Support REPA

Question

Support REPA

Opened this issue 2 months ago · 2 comments

REPresentation Alignment (REPA), a simple regularization technique built on recent diffusion transformer architectures.

reference code:
https://github.com/sihyun-yu/REPA/blob/0f6025751aae6746636113430077169abee26ceb/train.py#L265-L300
https://github.com/sihyun-yu/REPA/blob/0f6025751aae6746636113430077169abee26ceb/loss.py#L77-L88

Answer 1 · 2024-10-14T11:45:36.000Z

Thank you! REPA is interesting.

However, I have one concern. That is, will it be effective if we introduce it from fine tuning? If we introduce it from fine tuning, the model need to learn both the fine tuning content and the features for the first few blocks. I am worried that this will actually result in a decrease in performance.

But I think we need to test it.

Answer 2 · 2024-10-15T10:22:01.000Z

Thank you! REPA is interesting.

However, I have one concern.
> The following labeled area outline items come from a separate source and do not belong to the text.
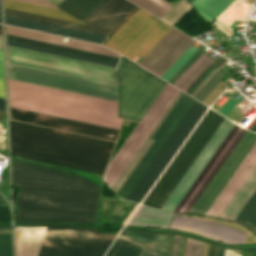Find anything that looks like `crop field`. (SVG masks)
Segmentation results:
<instances>
[{
    "instance_id": "obj_55",
    "label": "crop field",
    "mask_w": 256,
    "mask_h": 256,
    "mask_svg": "<svg viewBox=\"0 0 256 256\" xmlns=\"http://www.w3.org/2000/svg\"><path fill=\"white\" fill-rule=\"evenodd\" d=\"M0 50H3L2 36H0Z\"/></svg>"
},
{
    "instance_id": "obj_51",
    "label": "crop field",
    "mask_w": 256,
    "mask_h": 256,
    "mask_svg": "<svg viewBox=\"0 0 256 256\" xmlns=\"http://www.w3.org/2000/svg\"><path fill=\"white\" fill-rule=\"evenodd\" d=\"M61 1L62 0H50L49 2L57 6Z\"/></svg>"
},
{
    "instance_id": "obj_58",
    "label": "crop field",
    "mask_w": 256,
    "mask_h": 256,
    "mask_svg": "<svg viewBox=\"0 0 256 256\" xmlns=\"http://www.w3.org/2000/svg\"><path fill=\"white\" fill-rule=\"evenodd\" d=\"M0 35H2V28H1V25H0Z\"/></svg>"
},
{
    "instance_id": "obj_25",
    "label": "crop field",
    "mask_w": 256,
    "mask_h": 256,
    "mask_svg": "<svg viewBox=\"0 0 256 256\" xmlns=\"http://www.w3.org/2000/svg\"><path fill=\"white\" fill-rule=\"evenodd\" d=\"M256 189V165L229 201L219 217L234 220L244 204Z\"/></svg>"
},
{
    "instance_id": "obj_53",
    "label": "crop field",
    "mask_w": 256,
    "mask_h": 256,
    "mask_svg": "<svg viewBox=\"0 0 256 256\" xmlns=\"http://www.w3.org/2000/svg\"><path fill=\"white\" fill-rule=\"evenodd\" d=\"M211 248H212V245H210V244H209V246H208L207 256H210V254H211Z\"/></svg>"
},
{
    "instance_id": "obj_30",
    "label": "crop field",
    "mask_w": 256,
    "mask_h": 256,
    "mask_svg": "<svg viewBox=\"0 0 256 256\" xmlns=\"http://www.w3.org/2000/svg\"><path fill=\"white\" fill-rule=\"evenodd\" d=\"M235 221L252 229L256 223V191L240 211Z\"/></svg>"
},
{
    "instance_id": "obj_13",
    "label": "crop field",
    "mask_w": 256,
    "mask_h": 256,
    "mask_svg": "<svg viewBox=\"0 0 256 256\" xmlns=\"http://www.w3.org/2000/svg\"><path fill=\"white\" fill-rule=\"evenodd\" d=\"M255 142L256 134L246 131L188 214L204 215Z\"/></svg>"
},
{
    "instance_id": "obj_41",
    "label": "crop field",
    "mask_w": 256,
    "mask_h": 256,
    "mask_svg": "<svg viewBox=\"0 0 256 256\" xmlns=\"http://www.w3.org/2000/svg\"><path fill=\"white\" fill-rule=\"evenodd\" d=\"M206 55L203 53L196 62L181 76V78L174 84V86H178L183 79L198 65V63L205 57Z\"/></svg>"
},
{
    "instance_id": "obj_45",
    "label": "crop field",
    "mask_w": 256,
    "mask_h": 256,
    "mask_svg": "<svg viewBox=\"0 0 256 256\" xmlns=\"http://www.w3.org/2000/svg\"><path fill=\"white\" fill-rule=\"evenodd\" d=\"M192 241H193V239H188L187 238L184 256H190L191 247H192Z\"/></svg>"
},
{
    "instance_id": "obj_54",
    "label": "crop field",
    "mask_w": 256,
    "mask_h": 256,
    "mask_svg": "<svg viewBox=\"0 0 256 256\" xmlns=\"http://www.w3.org/2000/svg\"><path fill=\"white\" fill-rule=\"evenodd\" d=\"M0 203L7 205V203L5 202V200L3 199V197L1 195H0Z\"/></svg>"
},
{
    "instance_id": "obj_18",
    "label": "crop field",
    "mask_w": 256,
    "mask_h": 256,
    "mask_svg": "<svg viewBox=\"0 0 256 256\" xmlns=\"http://www.w3.org/2000/svg\"><path fill=\"white\" fill-rule=\"evenodd\" d=\"M7 44L115 67L119 58L7 34Z\"/></svg>"
},
{
    "instance_id": "obj_44",
    "label": "crop field",
    "mask_w": 256,
    "mask_h": 256,
    "mask_svg": "<svg viewBox=\"0 0 256 256\" xmlns=\"http://www.w3.org/2000/svg\"><path fill=\"white\" fill-rule=\"evenodd\" d=\"M179 239H180V236L175 235L173 250H172V256H177L178 246H179Z\"/></svg>"
},
{
    "instance_id": "obj_50",
    "label": "crop field",
    "mask_w": 256,
    "mask_h": 256,
    "mask_svg": "<svg viewBox=\"0 0 256 256\" xmlns=\"http://www.w3.org/2000/svg\"><path fill=\"white\" fill-rule=\"evenodd\" d=\"M0 109L5 111V104H4V100L0 98Z\"/></svg>"
},
{
    "instance_id": "obj_33",
    "label": "crop field",
    "mask_w": 256,
    "mask_h": 256,
    "mask_svg": "<svg viewBox=\"0 0 256 256\" xmlns=\"http://www.w3.org/2000/svg\"><path fill=\"white\" fill-rule=\"evenodd\" d=\"M207 56L200 62V64L185 78V80L178 86L183 91H187L189 87L199 78V76L212 63Z\"/></svg>"
},
{
    "instance_id": "obj_26",
    "label": "crop field",
    "mask_w": 256,
    "mask_h": 256,
    "mask_svg": "<svg viewBox=\"0 0 256 256\" xmlns=\"http://www.w3.org/2000/svg\"><path fill=\"white\" fill-rule=\"evenodd\" d=\"M6 23L27 27V28H32V29H37V30H42V31L51 32V33L66 35L70 37L90 40V41L99 42V43H102V41L105 39L104 36L84 33L80 31H75V30H70V29H65V28H60L55 26H49L45 24L35 23V22L12 18L8 16H6Z\"/></svg>"
},
{
    "instance_id": "obj_31",
    "label": "crop field",
    "mask_w": 256,
    "mask_h": 256,
    "mask_svg": "<svg viewBox=\"0 0 256 256\" xmlns=\"http://www.w3.org/2000/svg\"><path fill=\"white\" fill-rule=\"evenodd\" d=\"M157 17H161L171 6L165 0H129Z\"/></svg>"
},
{
    "instance_id": "obj_38",
    "label": "crop field",
    "mask_w": 256,
    "mask_h": 256,
    "mask_svg": "<svg viewBox=\"0 0 256 256\" xmlns=\"http://www.w3.org/2000/svg\"><path fill=\"white\" fill-rule=\"evenodd\" d=\"M202 54L201 51H197L185 64L184 66L169 80L172 85L179 79V77L194 63V61ZM170 83V84H171Z\"/></svg>"
},
{
    "instance_id": "obj_47",
    "label": "crop field",
    "mask_w": 256,
    "mask_h": 256,
    "mask_svg": "<svg viewBox=\"0 0 256 256\" xmlns=\"http://www.w3.org/2000/svg\"><path fill=\"white\" fill-rule=\"evenodd\" d=\"M0 77L4 78L3 54H2V51H0Z\"/></svg>"
},
{
    "instance_id": "obj_37",
    "label": "crop field",
    "mask_w": 256,
    "mask_h": 256,
    "mask_svg": "<svg viewBox=\"0 0 256 256\" xmlns=\"http://www.w3.org/2000/svg\"><path fill=\"white\" fill-rule=\"evenodd\" d=\"M227 74L221 69L214 75V77L201 89V91L194 97L202 100Z\"/></svg>"
},
{
    "instance_id": "obj_20",
    "label": "crop field",
    "mask_w": 256,
    "mask_h": 256,
    "mask_svg": "<svg viewBox=\"0 0 256 256\" xmlns=\"http://www.w3.org/2000/svg\"><path fill=\"white\" fill-rule=\"evenodd\" d=\"M135 6L127 0H102L83 22L108 35Z\"/></svg>"
},
{
    "instance_id": "obj_62",
    "label": "crop field",
    "mask_w": 256,
    "mask_h": 256,
    "mask_svg": "<svg viewBox=\"0 0 256 256\" xmlns=\"http://www.w3.org/2000/svg\"><path fill=\"white\" fill-rule=\"evenodd\" d=\"M49 1V0H48Z\"/></svg>"
},
{
    "instance_id": "obj_23",
    "label": "crop field",
    "mask_w": 256,
    "mask_h": 256,
    "mask_svg": "<svg viewBox=\"0 0 256 256\" xmlns=\"http://www.w3.org/2000/svg\"><path fill=\"white\" fill-rule=\"evenodd\" d=\"M7 33L18 35V36H23V37H28V38H32V39L47 41V42H51V43L61 44V45H65V46L75 47V48H79V49L94 51V52H98V53L108 54V55H112V56H117V57L120 56L119 54H117L101 45L76 41V40H72V39H71L70 43H63L60 40L61 37H59V36L44 34V33L25 30V29H20V28H16V27L7 26Z\"/></svg>"
},
{
    "instance_id": "obj_7",
    "label": "crop field",
    "mask_w": 256,
    "mask_h": 256,
    "mask_svg": "<svg viewBox=\"0 0 256 256\" xmlns=\"http://www.w3.org/2000/svg\"><path fill=\"white\" fill-rule=\"evenodd\" d=\"M113 239L90 227H48L38 256H102Z\"/></svg>"
},
{
    "instance_id": "obj_3",
    "label": "crop field",
    "mask_w": 256,
    "mask_h": 256,
    "mask_svg": "<svg viewBox=\"0 0 256 256\" xmlns=\"http://www.w3.org/2000/svg\"><path fill=\"white\" fill-rule=\"evenodd\" d=\"M171 28L139 8L105 46L131 59L144 57ZM194 41L172 28L139 64L161 77Z\"/></svg>"
},
{
    "instance_id": "obj_34",
    "label": "crop field",
    "mask_w": 256,
    "mask_h": 256,
    "mask_svg": "<svg viewBox=\"0 0 256 256\" xmlns=\"http://www.w3.org/2000/svg\"><path fill=\"white\" fill-rule=\"evenodd\" d=\"M224 59H225V58L222 57L216 64L213 62V63L209 66V68L200 76V78H201V77L215 64V65L202 77V79L200 80V78H199V79L191 86V88H192V87L200 80L192 89L189 87L191 90L189 89L190 91H189V90H188L189 92L187 91L188 94L191 95V94L199 87V85L216 69V67H217ZM227 61H228V60L225 59V60L217 67V69L200 85V87H199L191 96L194 97V96L198 93V91H199V90L213 77V75L220 69V67L222 68V67L224 66V64H225ZM225 65H226V64H225ZM187 92H186V93H187Z\"/></svg>"
},
{
    "instance_id": "obj_22",
    "label": "crop field",
    "mask_w": 256,
    "mask_h": 256,
    "mask_svg": "<svg viewBox=\"0 0 256 256\" xmlns=\"http://www.w3.org/2000/svg\"><path fill=\"white\" fill-rule=\"evenodd\" d=\"M47 227L14 226L17 256H37Z\"/></svg>"
},
{
    "instance_id": "obj_56",
    "label": "crop field",
    "mask_w": 256,
    "mask_h": 256,
    "mask_svg": "<svg viewBox=\"0 0 256 256\" xmlns=\"http://www.w3.org/2000/svg\"><path fill=\"white\" fill-rule=\"evenodd\" d=\"M251 130L256 132V124L251 128Z\"/></svg>"
},
{
    "instance_id": "obj_19",
    "label": "crop field",
    "mask_w": 256,
    "mask_h": 256,
    "mask_svg": "<svg viewBox=\"0 0 256 256\" xmlns=\"http://www.w3.org/2000/svg\"><path fill=\"white\" fill-rule=\"evenodd\" d=\"M170 228L189 231L230 243H242L246 233L197 218L175 215Z\"/></svg>"
},
{
    "instance_id": "obj_5",
    "label": "crop field",
    "mask_w": 256,
    "mask_h": 256,
    "mask_svg": "<svg viewBox=\"0 0 256 256\" xmlns=\"http://www.w3.org/2000/svg\"><path fill=\"white\" fill-rule=\"evenodd\" d=\"M116 73L120 85L119 116L140 121L167 82L124 57Z\"/></svg>"
},
{
    "instance_id": "obj_17",
    "label": "crop field",
    "mask_w": 256,
    "mask_h": 256,
    "mask_svg": "<svg viewBox=\"0 0 256 256\" xmlns=\"http://www.w3.org/2000/svg\"><path fill=\"white\" fill-rule=\"evenodd\" d=\"M4 2H5V7H7V8L21 10V11L44 15V16L53 17V18H58V19L67 20V21H71V22L81 23V22L73 19L72 17L66 15L65 13H63L59 10H56V9L42 7V6L33 5V4L24 3V2L15 1V0H4ZM7 8H5V12H6V15H8V16L44 22V23H49V24H53L56 26H61V27H66V28H70V29H75V30H80V31L103 35L100 32L94 30L93 28H91L89 26L81 25L83 23L76 24V23H71V22L62 21V20H58V19L48 18V17L34 15V14H30V13H25V12H21V11L11 10V9H7Z\"/></svg>"
},
{
    "instance_id": "obj_42",
    "label": "crop field",
    "mask_w": 256,
    "mask_h": 256,
    "mask_svg": "<svg viewBox=\"0 0 256 256\" xmlns=\"http://www.w3.org/2000/svg\"><path fill=\"white\" fill-rule=\"evenodd\" d=\"M0 221L10 222V213L7 207L0 206Z\"/></svg>"
},
{
    "instance_id": "obj_43",
    "label": "crop field",
    "mask_w": 256,
    "mask_h": 256,
    "mask_svg": "<svg viewBox=\"0 0 256 256\" xmlns=\"http://www.w3.org/2000/svg\"><path fill=\"white\" fill-rule=\"evenodd\" d=\"M20 1H24V2H29V3H33V4L42 5V6L56 8V7L52 6L51 4L47 3L45 0H20Z\"/></svg>"
},
{
    "instance_id": "obj_29",
    "label": "crop field",
    "mask_w": 256,
    "mask_h": 256,
    "mask_svg": "<svg viewBox=\"0 0 256 256\" xmlns=\"http://www.w3.org/2000/svg\"><path fill=\"white\" fill-rule=\"evenodd\" d=\"M234 0H194L192 3L198 12L208 21H212Z\"/></svg>"
},
{
    "instance_id": "obj_32",
    "label": "crop field",
    "mask_w": 256,
    "mask_h": 256,
    "mask_svg": "<svg viewBox=\"0 0 256 256\" xmlns=\"http://www.w3.org/2000/svg\"><path fill=\"white\" fill-rule=\"evenodd\" d=\"M141 247L117 238L106 256H137Z\"/></svg>"
},
{
    "instance_id": "obj_4",
    "label": "crop field",
    "mask_w": 256,
    "mask_h": 256,
    "mask_svg": "<svg viewBox=\"0 0 256 256\" xmlns=\"http://www.w3.org/2000/svg\"><path fill=\"white\" fill-rule=\"evenodd\" d=\"M10 106L119 129L117 102L8 79Z\"/></svg>"
},
{
    "instance_id": "obj_11",
    "label": "crop field",
    "mask_w": 256,
    "mask_h": 256,
    "mask_svg": "<svg viewBox=\"0 0 256 256\" xmlns=\"http://www.w3.org/2000/svg\"><path fill=\"white\" fill-rule=\"evenodd\" d=\"M178 91L179 90L167 83L157 99L141 119L139 125L136 127L125 145L123 144L124 146L120 152L118 151L119 153L115 159L113 158L114 160L113 162L111 161L112 163L104 176L110 187L142 144Z\"/></svg>"
},
{
    "instance_id": "obj_8",
    "label": "crop field",
    "mask_w": 256,
    "mask_h": 256,
    "mask_svg": "<svg viewBox=\"0 0 256 256\" xmlns=\"http://www.w3.org/2000/svg\"><path fill=\"white\" fill-rule=\"evenodd\" d=\"M8 78L117 101V85L9 63Z\"/></svg>"
},
{
    "instance_id": "obj_6",
    "label": "crop field",
    "mask_w": 256,
    "mask_h": 256,
    "mask_svg": "<svg viewBox=\"0 0 256 256\" xmlns=\"http://www.w3.org/2000/svg\"><path fill=\"white\" fill-rule=\"evenodd\" d=\"M225 117L209 109L144 204L161 208Z\"/></svg>"
},
{
    "instance_id": "obj_57",
    "label": "crop field",
    "mask_w": 256,
    "mask_h": 256,
    "mask_svg": "<svg viewBox=\"0 0 256 256\" xmlns=\"http://www.w3.org/2000/svg\"><path fill=\"white\" fill-rule=\"evenodd\" d=\"M252 230L256 232V225L253 227V229H252Z\"/></svg>"
},
{
    "instance_id": "obj_61",
    "label": "crop field",
    "mask_w": 256,
    "mask_h": 256,
    "mask_svg": "<svg viewBox=\"0 0 256 256\" xmlns=\"http://www.w3.org/2000/svg\"><path fill=\"white\" fill-rule=\"evenodd\" d=\"M0 227H1V225H0Z\"/></svg>"
},
{
    "instance_id": "obj_60",
    "label": "crop field",
    "mask_w": 256,
    "mask_h": 256,
    "mask_svg": "<svg viewBox=\"0 0 256 256\" xmlns=\"http://www.w3.org/2000/svg\"><path fill=\"white\" fill-rule=\"evenodd\" d=\"M193 0H191V2H192Z\"/></svg>"
},
{
    "instance_id": "obj_9",
    "label": "crop field",
    "mask_w": 256,
    "mask_h": 256,
    "mask_svg": "<svg viewBox=\"0 0 256 256\" xmlns=\"http://www.w3.org/2000/svg\"><path fill=\"white\" fill-rule=\"evenodd\" d=\"M7 61L117 84L113 67L9 45Z\"/></svg>"
},
{
    "instance_id": "obj_15",
    "label": "crop field",
    "mask_w": 256,
    "mask_h": 256,
    "mask_svg": "<svg viewBox=\"0 0 256 256\" xmlns=\"http://www.w3.org/2000/svg\"><path fill=\"white\" fill-rule=\"evenodd\" d=\"M234 125L235 124H233L232 122H230L228 119L225 118V120L222 122L220 127L214 133V135L209 140L207 145L204 147V149L201 151L199 156L196 158L194 163L191 165V167L188 169L186 174L183 176L179 184L176 186L172 194L169 196L165 204L162 206V209L173 212V210L176 208L180 200L183 198L185 193L188 191L192 183L195 181L197 176L200 174L202 169L208 163L210 158L213 156L215 151L221 145V143L226 138V136L231 131V129L234 127Z\"/></svg>"
},
{
    "instance_id": "obj_28",
    "label": "crop field",
    "mask_w": 256,
    "mask_h": 256,
    "mask_svg": "<svg viewBox=\"0 0 256 256\" xmlns=\"http://www.w3.org/2000/svg\"><path fill=\"white\" fill-rule=\"evenodd\" d=\"M101 0H63L57 7L83 20Z\"/></svg>"
},
{
    "instance_id": "obj_14",
    "label": "crop field",
    "mask_w": 256,
    "mask_h": 256,
    "mask_svg": "<svg viewBox=\"0 0 256 256\" xmlns=\"http://www.w3.org/2000/svg\"><path fill=\"white\" fill-rule=\"evenodd\" d=\"M244 133L245 130L235 125L184 198L181 200L177 208L174 210V213L187 214Z\"/></svg>"
},
{
    "instance_id": "obj_49",
    "label": "crop field",
    "mask_w": 256,
    "mask_h": 256,
    "mask_svg": "<svg viewBox=\"0 0 256 256\" xmlns=\"http://www.w3.org/2000/svg\"><path fill=\"white\" fill-rule=\"evenodd\" d=\"M224 252L225 250L219 247L217 256H224Z\"/></svg>"
},
{
    "instance_id": "obj_2",
    "label": "crop field",
    "mask_w": 256,
    "mask_h": 256,
    "mask_svg": "<svg viewBox=\"0 0 256 256\" xmlns=\"http://www.w3.org/2000/svg\"><path fill=\"white\" fill-rule=\"evenodd\" d=\"M12 155L103 175L113 141L11 121Z\"/></svg>"
},
{
    "instance_id": "obj_59",
    "label": "crop field",
    "mask_w": 256,
    "mask_h": 256,
    "mask_svg": "<svg viewBox=\"0 0 256 256\" xmlns=\"http://www.w3.org/2000/svg\"><path fill=\"white\" fill-rule=\"evenodd\" d=\"M0 22H1V15H0Z\"/></svg>"
},
{
    "instance_id": "obj_39",
    "label": "crop field",
    "mask_w": 256,
    "mask_h": 256,
    "mask_svg": "<svg viewBox=\"0 0 256 256\" xmlns=\"http://www.w3.org/2000/svg\"><path fill=\"white\" fill-rule=\"evenodd\" d=\"M203 246V242L194 239L191 256H202ZM207 246L208 244L205 243L203 256H206Z\"/></svg>"
},
{
    "instance_id": "obj_46",
    "label": "crop field",
    "mask_w": 256,
    "mask_h": 256,
    "mask_svg": "<svg viewBox=\"0 0 256 256\" xmlns=\"http://www.w3.org/2000/svg\"><path fill=\"white\" fill-rule=\"evenodd\" d=\"M138 256H157V254L142 248Z\"/></svg>"
},
{
    "instance_id": "obj_10",
    "label": "crop field",
    "mask_w": 256,
    "mask_h": 256,
    "mask_svg": "<svg viewBox=\"0 0 256 256\" xmlns=\"http://www.w3.org/2000/svg\"><path fill=\"white\" fill-rule=\"evenodd\" d=\"M195 101L196 100L179 91L161 119L149 134V137L156 138L155 141L118 191V195L126 199Z\"/></svg>"
},
{
    "instance_id": "obj_24",
    "label": "crop field",
    "mask_w": 256,
    "mask_h": 256,
    "mask_svg": "<svg viewBox=\"0 0 256 256\" xmlns=\"http://www.w3.org/2000/svg\"><path fill=\"white\" fill-rule=\"evenodd\" d=\"M119 237L163 256L168 255L170 234L123 231Z\"/></svg>"
},
{
    "instance_id": "obj_36",
    "label": "crop field",
    "mask_w": 256,
    "mask_h": 256,
    "mask_svg": "<svg viewBox=\"0 0 256 256\" xmlns=\"http://www.w3.org/2000/svg\"><path fill=\"white\" fill-rule=\"evenodd\" d=\"M197 50V48L190 46L161 78L168 81Z\"/></svg>"
},
{
    "instance_id": "obj_35",
    "label": "crop field",
    "mask_w": 256,
    "mask_h": 256,
    "mask_svg": "<svg viewBox=\"0 0 256 256\" xmlns=\"http://www.w3.org/2000/svg\"><path fill=\"white\" fill-rule=\"evenodd\" d=\"M0 256H13L11 226L2 225L1 227Z\"/></svg>"
},
{
    "instance_id": "obj_27",
    "label": "crop field",
    "mask_w": 256,
    "mask_h": 256,
    "mask_svg": "<svg viewBox=\"0 0 256 256\" xmlns=\"http://www.w3.org/2000/svg\"><path fill=\"white\" fill-rule=\"evenodd\" d=\"M173 215V213L141 205L129 225L167 228Z\"/></svg>"
},
{
    "instance_id": "obj_21",
    "label": "crop field",
    "mask_w": 256,
    "mask_h": 256,
    "mask_svg": "<svg viewBox=\"0 0 256 256\" xmlns=\"http://www.w3.org/2000/svg\"><path fill=\"white\" fill-rule=\"evenodd\" d=\"M256 164V143L237 168L233 176L215 199L205 215L218 217L228 201L234 195L246 176Z\"/></svg>"
},
{
    "instance_id": "obj_52",
    "label": "crop field",
    "mask_w": 256,
    "mask_h": 256,
    "mask_svg": "<svg viewBox=\"0 0 256 256\" xmlns=\"http://www.w3.org/2000/svg\"><path fill=\"white\" fill-rule=\"evenodd\" d=\"M182 240H183V237H181V239H180V246H179L178 256H180V253H181Z\"/></svg>"
},
{
    "instance_id": "obj_12",
    "label": "crop field",
    "mask_w": 256,
    "mask_h": 256,
    "mask_svg": "<svg viewBox=\"0 0 256 256\" xmlns=\"http://www.w3.org/2000/svg\"><path fill=\"white\" fill-rule=\"evenodd\" d=\"M207 107L203 106L199 102L193 105L181 124L175 130L148 170L142 176L130 195L128 200L140 202L166 164L169 162L173 154L196 124Z\"/></svg>"
},
{
    "instance_id": "obj_16",
    "label": "crop field",
    "mask_w": 256,
    "mask_h": 256,
    "mask_svg": "<svg viewBox=\"0 0 256 256\" xmlns=\"http://www.w3.org/2000/svg\"><path fill=\"white\" fill-rule=\"evenodd\" d=\"M11 119L64 129L68 131L108 138L116 139L118 134L117 129H112L108 127L88 124L84 122L64 119L60 117L45 115L41 113L21 110L17 108L10 107Z\"/></svg>"
},
{
    "instance_id": "obj_48",
    "label": "crop field",
    "mask_w": 256,
    "mask_h": 256,
    "mask_svg": "<svg viewBox=\"0 0 256 256\" xmlns=\"http://www.w3.org/2000/svg\"><path fill=\"white\" fill-rule=\"evenodd\" d=\"M0 97L4 99V81L0 78Z\"/></svg>"
},
{
    "instance_id": "obj_40",
    "label": "crop field",
    "mask_w": 256,
    "mask_h": 256,
    "mask_svg": "<svg viewBox=\"0 0 256 256\" xmlns=\"http://www.w3.org/2000/svg\"><path fill=\"white\" fill-rule=\"evenodd\" d=\"M237 94L238 92H236L235 95L218 112L225 116L233 108V106L242 98L241 96L238 101L234 100L233 98Z\"/></svg>"
},
{
    "instance_id": "obj_1",
    "label": "crop field",
    "mask_w": 256,
    "mask_h": 256,
    "mask_svg": "<svg viewBox=\"0 0 256 256\" xmlns=\"http://www.w3.org/2000/svg\"><path fill=\"white\" fill-rule=\"evenodd\" d=\"M12 179L22 187L16 223L94 224L100 186L76 174L16 160Z\"/></svg>"
}]
</instances>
That is, will it be effective if we introduce it from fine tuning? If we introduce it from fine tuning, the model need to learn both the fine tuning content and the features for the first few blocks. I am worried that this will actually result in a decrease in performance.

But I think we need to test it.

Here's what I'm thinking: we can take out the first few blocks and use them exclusively for REPA's regularization fine tuning alignment, and then use the rest of the blocks for fine tuning .That way we don't have the problem of simultaneous training.